Boost logo

Boost :

Subject: Re: [boost] [filesystem] How to remove specific files from a directory?
From: Niall Douglas (s_sourceforge_at_[hidden])
Date: 2016-09-13 14:51:32


On 13 Sep 2016 at 7:37, degski wrote:

> > ... Longer answer ...
> >
>
> Thanks for the write-up... It's a shame Windows doesn't do the VMS
> file-shredding though...

It would be hard to implement in NTFS. Each file is stored in a chain
of 64Kb extents. Modifying a segment is a read-copy-update operation
and relinking the chain, so as a file is updated you are basically
leaking bits of data all over the free space list over time.
Therefore shredding on delete is not particularly effective at truly
deleting the file contents on NTFS, and that's why their defrag API
on a cronjob is a much better way of doing it (and I think what the
DoD C2 secure edition does).

I should apologise to the list for yesterday not actually explaining
why deleted files take a while to delete on Windows.
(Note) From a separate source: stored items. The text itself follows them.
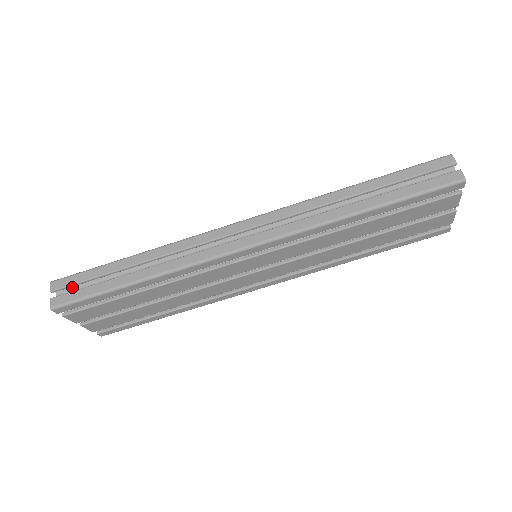
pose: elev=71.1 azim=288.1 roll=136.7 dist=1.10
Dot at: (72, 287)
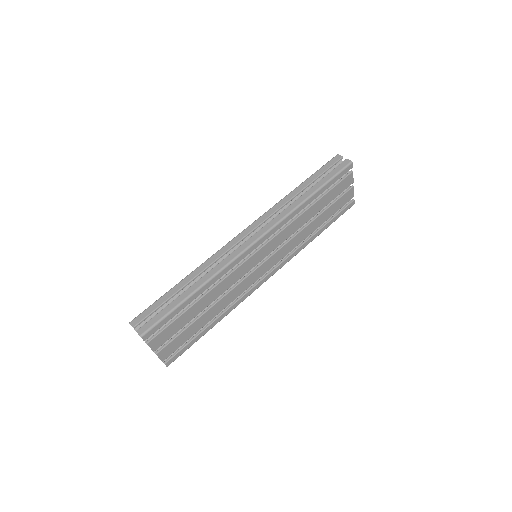
Dot at: (146, 320)
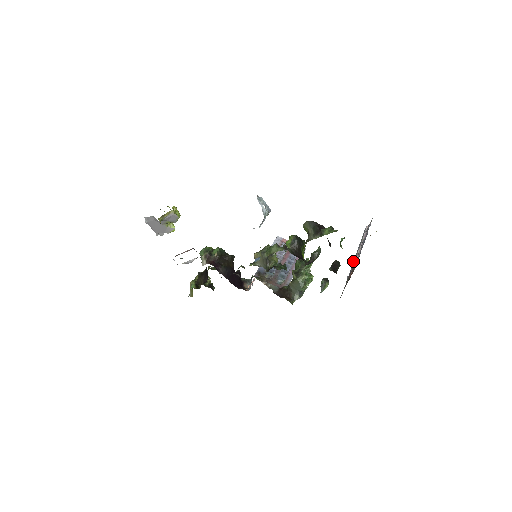
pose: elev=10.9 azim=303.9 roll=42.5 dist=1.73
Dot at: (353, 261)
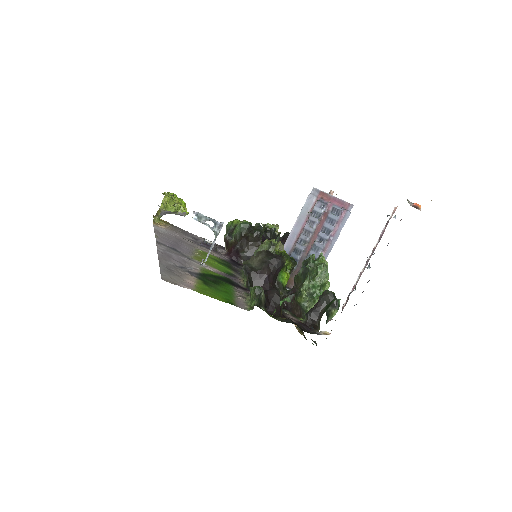
Dot at: (355, 290)
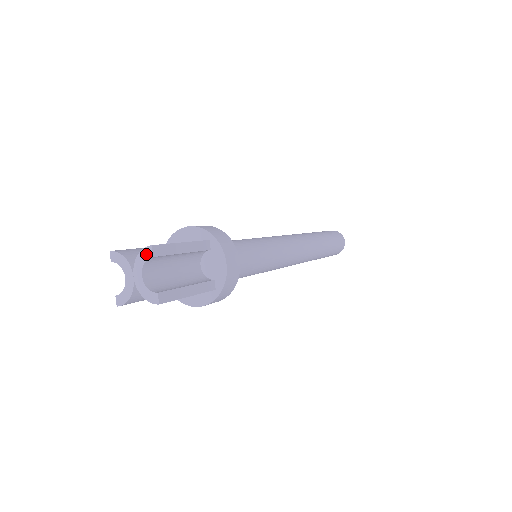
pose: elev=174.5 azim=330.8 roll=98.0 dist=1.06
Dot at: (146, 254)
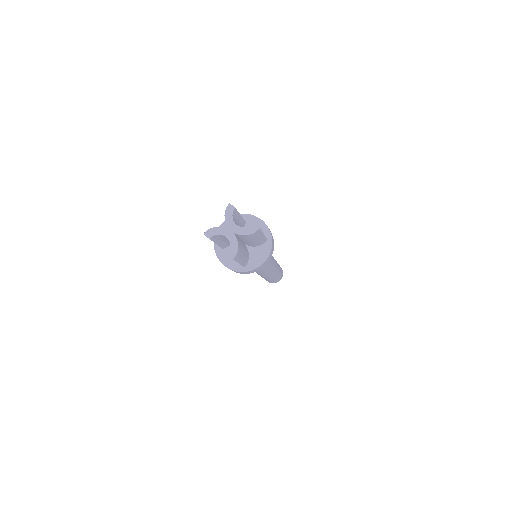
Dot at: (230, 211)
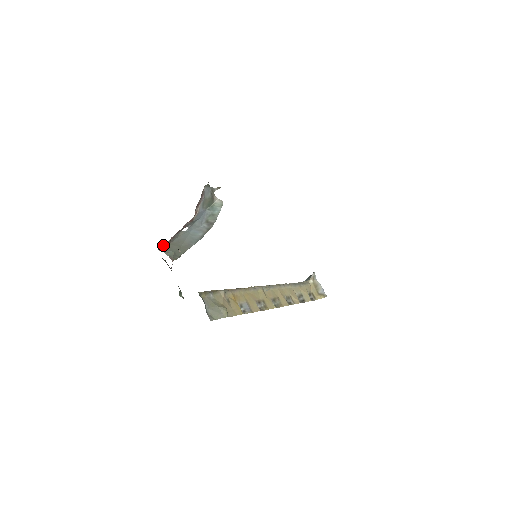
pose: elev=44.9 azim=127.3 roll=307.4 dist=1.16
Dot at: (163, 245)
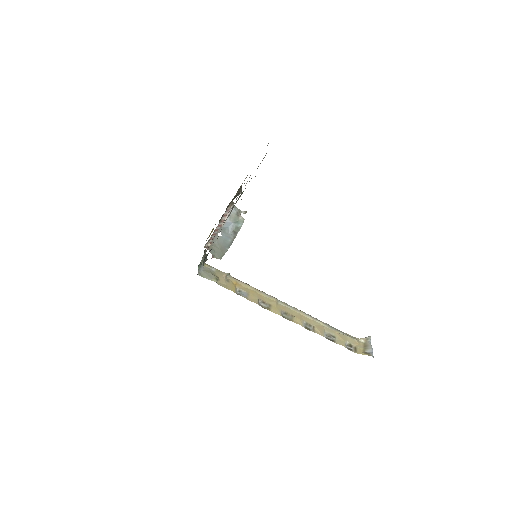
Dot at: occluded
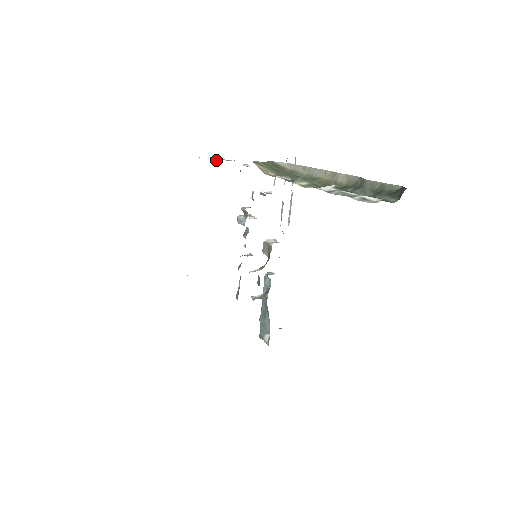
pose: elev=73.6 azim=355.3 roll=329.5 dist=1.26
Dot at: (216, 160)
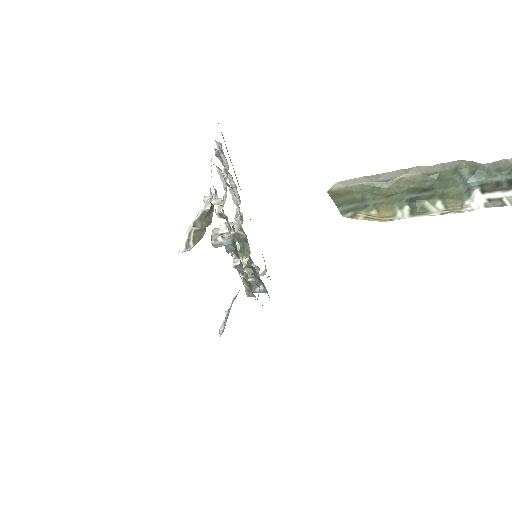
Dot at: (198, 227)
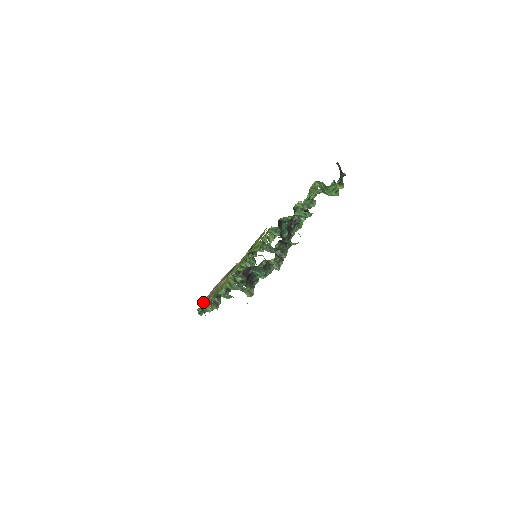
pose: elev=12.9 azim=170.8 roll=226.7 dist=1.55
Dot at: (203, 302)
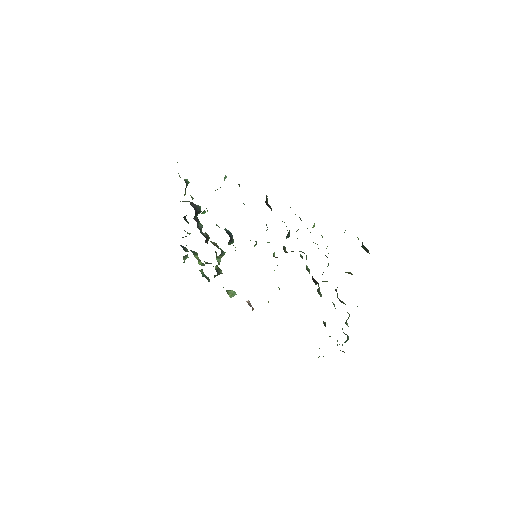
Dot at: occluded
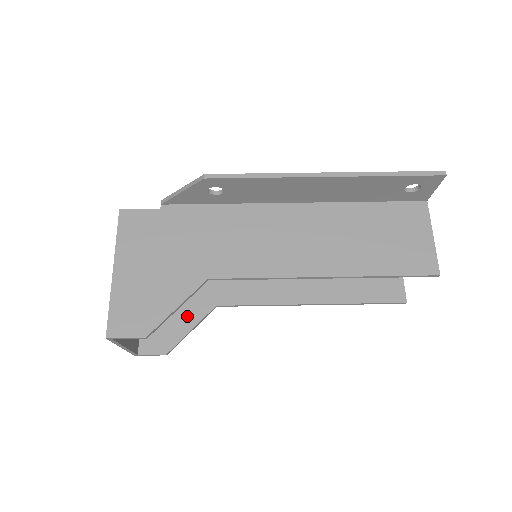
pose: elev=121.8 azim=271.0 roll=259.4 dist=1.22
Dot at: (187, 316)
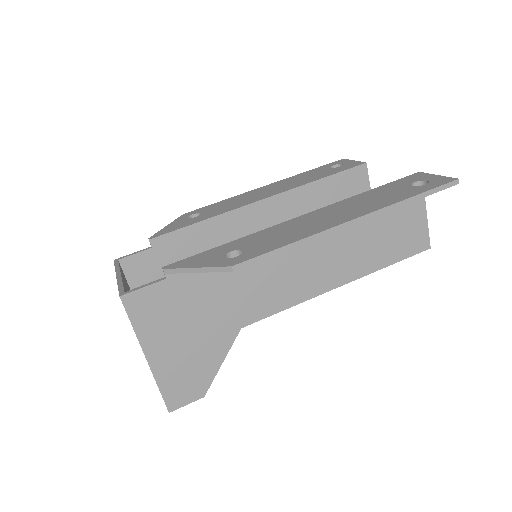
Dot at: occluded
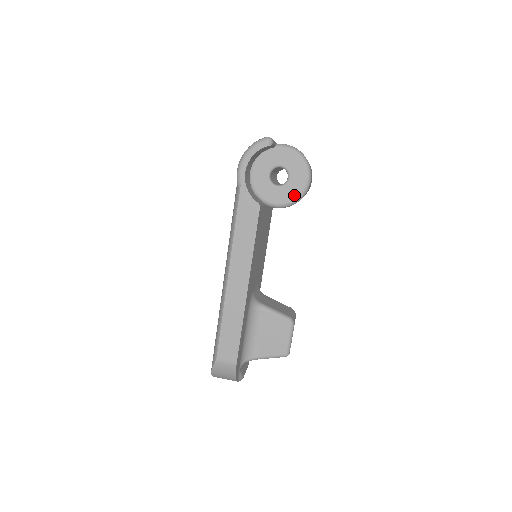
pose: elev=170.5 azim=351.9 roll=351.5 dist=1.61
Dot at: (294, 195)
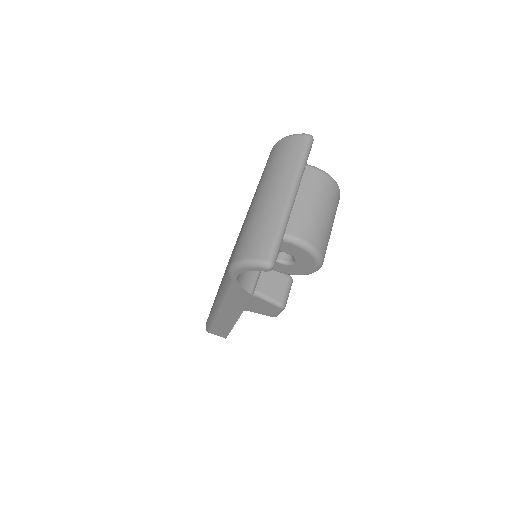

All I can say is
it's very busy as Boost Summer of Code winds down and CppCon nears.
It's too easy to brain dump. The historical reason for that behaviour
was explained, but not why it's still done today. The reason is
because NTFS and Windows really does care about your data and forces
a metadata fsync to the journal on the containing directory when you
delete a file entry within it. Obviously this forces a journal write
per file entry deleted, and if you're deleting say 1m file entries
from a directory that would mean 1m fsyncs.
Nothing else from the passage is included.